Strong working relationships are crucial in the design and architecture world, as trust and understanding serve as the fundamental building block of any project. The new Clyde & Co workplace in Sydney is certainly one project that has successfully evolved out of the long-standing and fruitful relationship between the client, DesignInc interior designer David Taylor and construction group SHAPE.

“This is the sixth Clyde & Co office we have worked on since 2012 and we’ve slowly developed the brief based on lessons learnt,” David says.


Clyde & Co is a global law firm with headquarters in London and offices around the world. The firm established its first Australian office in Sydney in 2012, followed by Brisbane, Perth and Melbourne. David has worked on the design of all Clyde & Co’s Australian offices, including two others in Sydney as the size of its operations have increased. It’s newest workplace, spread across five floors of 333 George Street, accommodates up to 270 people with room for growth, and is designed to draw attention to the furnishings, artworks and view, rather than the fabric of the building.


The workplace is configured with offices and workstations on levels 9, 10, 11 and 12; training rooms, a video conferencing room and a staff café on level 12; and reception, client waiting area and meeting rooms on level 15. At 400 square metres, level 15 has a smaller floorplate than its lower counterparts, however a wraparound terrace offers outdoor space and views across to the GPO building, and operable walls allow for flexible space to accommodate client functions and training events.


The client took a traditional law-firm approach to the workplace layout with offices configured around the perimeter of the floorplate and work stations for secretarial and support staff set within. Despite this arrangement there is no lack of light or sense of spaciousness. “We needed to make sure the office walls were as transparent as possible so as not to obstruct the external view and natural light source, so we used a lot of glass,” David explains. “The result is an open and welcoming space with good access to light.”


The level 15 reception flooring, which looks like polished concrete, is an applied finish laid 15 millimetres thick and grinded back to 10 millimetres. This is combined with an inlaid rug that consists of two types of pile to cater for two different functions: coral cut pile in the waiting area where it needs to be more hardwearing, and loop pile around the reception desk where it should feel more like carpet. In the staff café, the black and white rug with geometric patterning is designed to give the space “more funkiness,” David says.


There is an elliptical baffle ceiling in the reception area, and black Zintra acoustic panels and perforated panels to add dimension to the ceiling of the staff café. All lighting is concealed behind the ceiling panels to keep work and training areas as uncluttered as possible.
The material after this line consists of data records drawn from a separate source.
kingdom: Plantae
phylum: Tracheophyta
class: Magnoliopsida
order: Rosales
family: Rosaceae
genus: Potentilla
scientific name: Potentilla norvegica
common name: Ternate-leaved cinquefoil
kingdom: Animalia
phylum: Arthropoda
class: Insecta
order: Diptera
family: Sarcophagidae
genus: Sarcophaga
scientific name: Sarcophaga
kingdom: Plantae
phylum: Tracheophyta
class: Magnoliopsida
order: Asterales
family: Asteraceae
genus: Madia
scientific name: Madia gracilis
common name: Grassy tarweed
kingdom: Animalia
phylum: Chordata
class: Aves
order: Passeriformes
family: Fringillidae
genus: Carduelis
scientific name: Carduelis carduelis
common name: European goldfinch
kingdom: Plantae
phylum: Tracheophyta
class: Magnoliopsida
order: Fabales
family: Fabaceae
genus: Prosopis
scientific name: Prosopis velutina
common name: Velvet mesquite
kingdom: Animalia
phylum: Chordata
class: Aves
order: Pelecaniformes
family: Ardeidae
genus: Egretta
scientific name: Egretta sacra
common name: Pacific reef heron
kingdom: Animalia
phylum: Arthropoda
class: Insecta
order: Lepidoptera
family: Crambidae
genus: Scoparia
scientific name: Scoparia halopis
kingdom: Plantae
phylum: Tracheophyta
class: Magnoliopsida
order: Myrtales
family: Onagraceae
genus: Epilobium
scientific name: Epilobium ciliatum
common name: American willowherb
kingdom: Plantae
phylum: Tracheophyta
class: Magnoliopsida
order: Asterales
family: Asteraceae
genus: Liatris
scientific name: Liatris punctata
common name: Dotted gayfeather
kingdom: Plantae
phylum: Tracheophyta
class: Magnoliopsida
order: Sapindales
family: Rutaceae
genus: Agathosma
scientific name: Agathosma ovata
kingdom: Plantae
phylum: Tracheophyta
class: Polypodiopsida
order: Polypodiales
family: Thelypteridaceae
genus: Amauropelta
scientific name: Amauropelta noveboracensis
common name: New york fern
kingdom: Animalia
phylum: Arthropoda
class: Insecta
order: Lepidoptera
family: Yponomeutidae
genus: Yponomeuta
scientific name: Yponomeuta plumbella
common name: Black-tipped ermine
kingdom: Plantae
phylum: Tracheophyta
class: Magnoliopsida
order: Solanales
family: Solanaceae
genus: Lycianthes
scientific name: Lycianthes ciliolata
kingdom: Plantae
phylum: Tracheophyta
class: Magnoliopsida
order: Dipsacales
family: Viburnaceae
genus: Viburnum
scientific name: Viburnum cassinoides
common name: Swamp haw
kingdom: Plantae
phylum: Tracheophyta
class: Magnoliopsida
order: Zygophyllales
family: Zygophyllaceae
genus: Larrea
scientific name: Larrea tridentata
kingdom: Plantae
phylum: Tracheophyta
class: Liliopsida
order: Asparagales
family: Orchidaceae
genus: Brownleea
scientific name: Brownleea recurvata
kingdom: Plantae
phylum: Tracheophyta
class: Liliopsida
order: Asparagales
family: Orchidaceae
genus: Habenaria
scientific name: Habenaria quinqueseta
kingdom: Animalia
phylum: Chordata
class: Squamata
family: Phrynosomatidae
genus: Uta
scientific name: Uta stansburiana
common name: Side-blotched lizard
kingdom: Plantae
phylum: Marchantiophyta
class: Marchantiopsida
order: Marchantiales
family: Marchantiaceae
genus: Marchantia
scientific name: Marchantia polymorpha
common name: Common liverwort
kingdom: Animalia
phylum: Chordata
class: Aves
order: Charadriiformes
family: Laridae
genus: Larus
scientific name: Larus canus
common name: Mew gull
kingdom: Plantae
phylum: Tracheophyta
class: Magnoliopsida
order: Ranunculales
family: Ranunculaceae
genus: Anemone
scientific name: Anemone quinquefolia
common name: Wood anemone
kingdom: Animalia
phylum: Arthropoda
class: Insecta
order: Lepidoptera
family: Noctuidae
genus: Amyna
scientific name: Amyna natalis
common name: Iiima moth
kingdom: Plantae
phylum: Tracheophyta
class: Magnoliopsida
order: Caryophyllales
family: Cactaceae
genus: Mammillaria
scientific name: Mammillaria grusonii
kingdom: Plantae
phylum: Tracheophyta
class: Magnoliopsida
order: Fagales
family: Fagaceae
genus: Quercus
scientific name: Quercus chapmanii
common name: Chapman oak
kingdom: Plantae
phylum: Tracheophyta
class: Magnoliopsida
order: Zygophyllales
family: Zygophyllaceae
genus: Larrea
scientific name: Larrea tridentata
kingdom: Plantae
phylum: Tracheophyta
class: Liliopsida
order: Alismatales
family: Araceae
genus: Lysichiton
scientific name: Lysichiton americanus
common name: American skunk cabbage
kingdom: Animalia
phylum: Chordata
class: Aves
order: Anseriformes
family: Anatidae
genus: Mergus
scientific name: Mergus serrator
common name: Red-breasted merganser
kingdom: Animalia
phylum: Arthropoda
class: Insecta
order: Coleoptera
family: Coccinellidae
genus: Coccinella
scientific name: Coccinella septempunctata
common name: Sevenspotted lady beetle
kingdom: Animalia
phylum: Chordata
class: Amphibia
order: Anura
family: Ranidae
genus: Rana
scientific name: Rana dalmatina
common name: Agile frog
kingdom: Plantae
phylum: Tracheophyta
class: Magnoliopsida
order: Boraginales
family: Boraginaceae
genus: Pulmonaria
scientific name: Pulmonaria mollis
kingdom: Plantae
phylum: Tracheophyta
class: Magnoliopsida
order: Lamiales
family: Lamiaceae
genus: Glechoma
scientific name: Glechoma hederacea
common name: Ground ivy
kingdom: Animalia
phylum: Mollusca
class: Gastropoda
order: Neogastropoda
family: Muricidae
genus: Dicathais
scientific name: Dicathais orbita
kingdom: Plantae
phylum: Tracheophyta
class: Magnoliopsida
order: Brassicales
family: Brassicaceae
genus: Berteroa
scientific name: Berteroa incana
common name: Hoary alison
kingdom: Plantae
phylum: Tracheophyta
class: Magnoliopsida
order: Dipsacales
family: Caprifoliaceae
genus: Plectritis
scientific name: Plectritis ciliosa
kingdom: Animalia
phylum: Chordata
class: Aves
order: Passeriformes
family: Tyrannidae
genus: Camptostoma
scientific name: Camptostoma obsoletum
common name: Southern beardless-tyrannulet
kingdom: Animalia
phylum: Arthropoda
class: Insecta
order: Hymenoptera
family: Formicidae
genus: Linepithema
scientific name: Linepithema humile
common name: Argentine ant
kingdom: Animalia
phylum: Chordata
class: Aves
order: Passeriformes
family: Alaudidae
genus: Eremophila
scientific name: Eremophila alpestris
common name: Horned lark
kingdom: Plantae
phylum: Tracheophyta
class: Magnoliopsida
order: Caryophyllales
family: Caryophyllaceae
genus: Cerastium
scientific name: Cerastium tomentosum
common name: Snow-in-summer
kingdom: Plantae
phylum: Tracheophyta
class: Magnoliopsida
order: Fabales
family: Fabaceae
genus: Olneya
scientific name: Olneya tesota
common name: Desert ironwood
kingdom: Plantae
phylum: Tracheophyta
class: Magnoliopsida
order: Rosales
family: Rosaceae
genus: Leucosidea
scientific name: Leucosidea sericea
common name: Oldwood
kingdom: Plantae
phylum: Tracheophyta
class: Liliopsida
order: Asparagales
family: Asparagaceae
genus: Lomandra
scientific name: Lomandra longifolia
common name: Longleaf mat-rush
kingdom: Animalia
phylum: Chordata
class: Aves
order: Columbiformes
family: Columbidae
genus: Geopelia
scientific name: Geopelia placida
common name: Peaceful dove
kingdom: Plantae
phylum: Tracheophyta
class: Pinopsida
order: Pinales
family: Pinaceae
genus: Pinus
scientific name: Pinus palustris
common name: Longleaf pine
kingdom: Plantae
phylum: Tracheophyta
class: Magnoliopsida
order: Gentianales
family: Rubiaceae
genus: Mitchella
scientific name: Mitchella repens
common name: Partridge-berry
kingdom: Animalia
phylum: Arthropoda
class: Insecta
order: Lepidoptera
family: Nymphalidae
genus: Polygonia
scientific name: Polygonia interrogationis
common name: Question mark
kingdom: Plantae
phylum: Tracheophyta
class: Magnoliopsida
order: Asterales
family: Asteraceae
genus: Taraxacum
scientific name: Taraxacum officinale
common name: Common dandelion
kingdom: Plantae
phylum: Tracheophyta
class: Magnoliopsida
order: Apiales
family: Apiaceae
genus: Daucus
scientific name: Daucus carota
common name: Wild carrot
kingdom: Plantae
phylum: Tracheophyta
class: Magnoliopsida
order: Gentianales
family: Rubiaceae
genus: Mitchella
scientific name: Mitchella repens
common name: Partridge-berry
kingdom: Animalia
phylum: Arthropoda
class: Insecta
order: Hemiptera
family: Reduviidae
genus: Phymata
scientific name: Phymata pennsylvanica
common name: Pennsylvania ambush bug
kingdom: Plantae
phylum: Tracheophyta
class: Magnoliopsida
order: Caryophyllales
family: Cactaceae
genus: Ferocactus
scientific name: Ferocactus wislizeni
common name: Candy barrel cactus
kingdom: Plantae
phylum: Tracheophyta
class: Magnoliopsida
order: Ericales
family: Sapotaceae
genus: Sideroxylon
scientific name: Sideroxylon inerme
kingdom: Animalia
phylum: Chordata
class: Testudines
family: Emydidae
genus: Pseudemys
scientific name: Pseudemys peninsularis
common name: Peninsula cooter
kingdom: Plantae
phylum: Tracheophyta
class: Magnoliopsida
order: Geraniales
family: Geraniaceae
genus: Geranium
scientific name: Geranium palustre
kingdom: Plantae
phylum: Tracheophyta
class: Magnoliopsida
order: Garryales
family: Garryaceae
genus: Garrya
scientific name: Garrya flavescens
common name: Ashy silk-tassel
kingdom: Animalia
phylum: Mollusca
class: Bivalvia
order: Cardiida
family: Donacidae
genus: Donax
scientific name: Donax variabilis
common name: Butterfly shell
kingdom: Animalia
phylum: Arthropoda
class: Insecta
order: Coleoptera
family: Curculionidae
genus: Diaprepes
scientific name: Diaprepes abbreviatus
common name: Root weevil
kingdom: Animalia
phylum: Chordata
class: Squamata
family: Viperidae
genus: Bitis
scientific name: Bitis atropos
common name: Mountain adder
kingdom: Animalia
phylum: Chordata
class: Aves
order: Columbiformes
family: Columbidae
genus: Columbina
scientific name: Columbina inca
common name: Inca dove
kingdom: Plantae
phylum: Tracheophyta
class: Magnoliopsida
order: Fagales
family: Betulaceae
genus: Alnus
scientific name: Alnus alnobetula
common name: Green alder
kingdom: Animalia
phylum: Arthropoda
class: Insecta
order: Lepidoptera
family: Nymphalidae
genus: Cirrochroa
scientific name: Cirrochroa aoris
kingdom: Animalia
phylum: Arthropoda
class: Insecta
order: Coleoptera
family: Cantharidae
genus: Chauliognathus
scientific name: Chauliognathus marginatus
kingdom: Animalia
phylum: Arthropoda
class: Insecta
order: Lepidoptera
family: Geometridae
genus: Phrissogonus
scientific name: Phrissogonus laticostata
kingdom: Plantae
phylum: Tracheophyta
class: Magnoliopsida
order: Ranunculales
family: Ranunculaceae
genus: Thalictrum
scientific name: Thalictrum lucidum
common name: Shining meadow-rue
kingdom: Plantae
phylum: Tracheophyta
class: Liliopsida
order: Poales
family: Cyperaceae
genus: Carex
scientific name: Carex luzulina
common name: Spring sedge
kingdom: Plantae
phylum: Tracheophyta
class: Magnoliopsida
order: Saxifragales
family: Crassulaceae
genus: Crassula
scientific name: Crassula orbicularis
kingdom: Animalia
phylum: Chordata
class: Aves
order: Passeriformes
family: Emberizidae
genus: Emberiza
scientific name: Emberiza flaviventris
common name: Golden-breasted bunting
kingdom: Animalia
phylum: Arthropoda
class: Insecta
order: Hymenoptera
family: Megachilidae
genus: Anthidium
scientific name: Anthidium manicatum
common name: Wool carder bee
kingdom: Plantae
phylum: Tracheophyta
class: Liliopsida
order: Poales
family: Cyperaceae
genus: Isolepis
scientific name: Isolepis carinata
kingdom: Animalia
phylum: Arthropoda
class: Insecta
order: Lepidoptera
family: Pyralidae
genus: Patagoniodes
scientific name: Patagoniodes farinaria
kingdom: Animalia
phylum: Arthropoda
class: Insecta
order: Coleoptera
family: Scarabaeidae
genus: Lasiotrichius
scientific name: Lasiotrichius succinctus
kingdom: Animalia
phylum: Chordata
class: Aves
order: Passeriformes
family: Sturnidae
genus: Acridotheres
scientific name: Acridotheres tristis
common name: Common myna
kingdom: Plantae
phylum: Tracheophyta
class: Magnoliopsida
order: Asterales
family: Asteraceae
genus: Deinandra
David’s approach to the furniture reflects the Clyde & Co brand: modern, relaxed and unpretentious. Forms and materials hark back to the clean, organic lines of the mid-century classics giving warmth, comfort and tactility to the space. You’ll find Walter Knoll’s Andoo armchairs in the reception waiting area; Ritzwell’s walnut-framed chairs in the lounge-like meeting room; and the Neos cantilever chair and Wilkhahn F6 cantilever chair in meeting and training rooms. In the café, Walter Knoll’s 369 bucket-seat chair is paired with COR’s Shrimp Armchair in vibrant orange.


Artworks also played an important role in the design, as the former managing partner was also an artist and the firm is a strong supporter of the arts. “We had to create a backdrop for the artwork,” David says, “so there’s not a big emphasis on over detailing in order for it to act more like a gallery space.” Clyde & Co sources the artworks from local art schools, regularly changing them and hosting evenings to sell them.

The success of Clyde & Co’s newest Australian office comes from the strong collaborative relationship between the client, design team and builders. “We’re creating environments that keep getting more and more in tune with who Clyde & Co is and how they work,” David says. “And we’re doing something that they feel comfortable working in, which is the most important part of designing a workplace.”


To celebrate the completion of the build and fit out, David barbequed a three-course dinner on Clyde & Co’s balcony for the design team, client, project managers and builders, serving up cured duck, smoked salmon, cured beef, marinated chicken, vegetarian kebabs and salad. You’ve got to be in it to win it!